Louie Zamperini, the American Olympic distance runner and indomitable POW during World War II, is without question one the most courageous and inspiring people I met during my three decades as a sports columnist.
Alvin James Matthews is undeniably another. “Unbroken” is Laura Hillenbrand’s bestselling biography about Zamperini and that title equally described Alvin, who passed away in his sleep at age 50 on April 17.
Alvin was not famous, but his fortitude was measureless. The Ventura native ran two-dozen marathons around the globe in North America, Europe, Asia, Africa, Australia, Antarctica and the North Pole, which had a race-day temperature of minus-27 degrees Fahrenheit that made even the polar bears shiver.
But the most amazing race by the 1989 Buena High graduate was reaching the finish line of the far-warmer 2016 Los Angeles Marathon because he did so powered by his arms rather than his legs.
Two years earlier, Alvin slipped off the rooftop of his apartment and fell three stories. He landed on concrete, on his neck, suffering a “catastrophic spinal-cord injury at levels C5 to C7.” Translation: quadriplegia. Doctors called his survival “a miracle.”
But Alvin did more than survive – he thrived. Through numerous operations and endless physical therapy, he regained movement in both shoulders, arms and hands, albeit limited.
His tenacity, however, was limitless. “Pedaling” a recumbent three-wheeled racing handcycle Alvin navigated the L.A. Marathon escorted by two friends, Mike Pedersen and Brian Dao, running by his side.
“Before the race I was worried, ‘Can I do this?’ and I didn’t want to let myself down,” Alvin admitted to me afterward. “But as the race went on, I knew I couldn’t let down all these people who were supporting me.”

★ ★ ★ ★

Using the information —
(1) In the column on Alvin Matthews, list every place named as a location where he ran marathons.
(2) Set down a passage from the column on Alvin Matthews word for word, beginning at the words that have "But the most" and stopping after "than his legs.".
(3) Take the column on Alvin Matthews further, picking up after its final sentence.

★ ★ ★ ★

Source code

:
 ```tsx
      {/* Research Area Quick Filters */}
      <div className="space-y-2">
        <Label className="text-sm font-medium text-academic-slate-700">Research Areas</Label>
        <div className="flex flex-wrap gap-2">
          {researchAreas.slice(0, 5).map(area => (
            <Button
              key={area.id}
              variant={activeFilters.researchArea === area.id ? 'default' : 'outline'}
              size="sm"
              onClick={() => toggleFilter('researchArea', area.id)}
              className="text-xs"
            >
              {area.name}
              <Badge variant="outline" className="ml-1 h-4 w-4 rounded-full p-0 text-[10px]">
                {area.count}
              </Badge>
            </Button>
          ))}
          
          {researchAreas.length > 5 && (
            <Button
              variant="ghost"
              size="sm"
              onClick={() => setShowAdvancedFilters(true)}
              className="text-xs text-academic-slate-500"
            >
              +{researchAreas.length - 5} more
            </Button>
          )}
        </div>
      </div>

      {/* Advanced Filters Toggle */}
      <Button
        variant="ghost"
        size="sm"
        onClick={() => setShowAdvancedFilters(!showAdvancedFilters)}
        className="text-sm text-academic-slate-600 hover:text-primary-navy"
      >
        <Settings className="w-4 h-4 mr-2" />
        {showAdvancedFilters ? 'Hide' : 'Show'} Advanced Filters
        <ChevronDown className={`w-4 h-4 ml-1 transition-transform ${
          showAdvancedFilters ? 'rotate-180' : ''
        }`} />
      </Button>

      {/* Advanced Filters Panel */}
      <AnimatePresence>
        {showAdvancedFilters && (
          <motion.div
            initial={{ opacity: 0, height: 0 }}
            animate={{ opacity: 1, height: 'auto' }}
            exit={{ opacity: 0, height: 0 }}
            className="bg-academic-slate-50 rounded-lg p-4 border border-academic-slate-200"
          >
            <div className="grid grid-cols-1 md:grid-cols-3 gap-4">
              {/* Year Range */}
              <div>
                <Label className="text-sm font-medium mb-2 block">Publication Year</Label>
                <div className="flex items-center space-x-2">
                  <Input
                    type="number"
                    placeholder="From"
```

★ ★ ★ ★

Written responses —
(1) North America, Europe, Asia, Africa, Australia, Antarctica, the North Pole

(2)
But the most amazing race by the 1989 Buena High graduate was reaching the finish line of the far-warmer 2016 Los Angeles Marathon because he did so powered by his arms rather than his legs.

(3)
While the cheering from friends and strangers alike warmed his heart, Alvin’s body temperature was at constant risk of overheating because paralysis robbed his ability to sweat. Out of necessity, Mike and Brian doused him with water every mile until Mile 23 when a steady downhill to the finish line allowed the entrant in bib No. 307 to pull away from his two-man entourage.
Magically, wonderfully, unexpectedly, Alvin soon gained two new speedy escorts when his boyhood friends Chris Pryor and Roge Mueller sneaked onto the course pedaling beach cruisers. Together, the trio shared a joyride the final two miles and crossed the finish line as the race clock ticked 5 hours, 34 minutes.
In a photograph with the shiny finisher’s medal draped proudly around his neck, a neck once shattered and the reason he was laying supine in an aerodynamic handcycle, Alvin’s smile is golden and beatific. It is the jubilant smile of a boy in a Matterhorn sled at Disneyland for the first time. A smile of triumph, not tragedy.
“My accident has brought me closer to my mom and my brother,” Alvin shared then. “It has given me new friends. There is so much bad stuff in the world, but I’ve found there is also so much good. So many people have come out of the woodwork to help me, even strangers and anonymous angels. They have all helped me realize I still have a great life.”
Shortly before his great life far too soon ended, Alvin and I talked about getting together after our vaccinations for a Happy Hour for the first time since the pandemic began. Instead, I toasted his memory alone on a cheerless day.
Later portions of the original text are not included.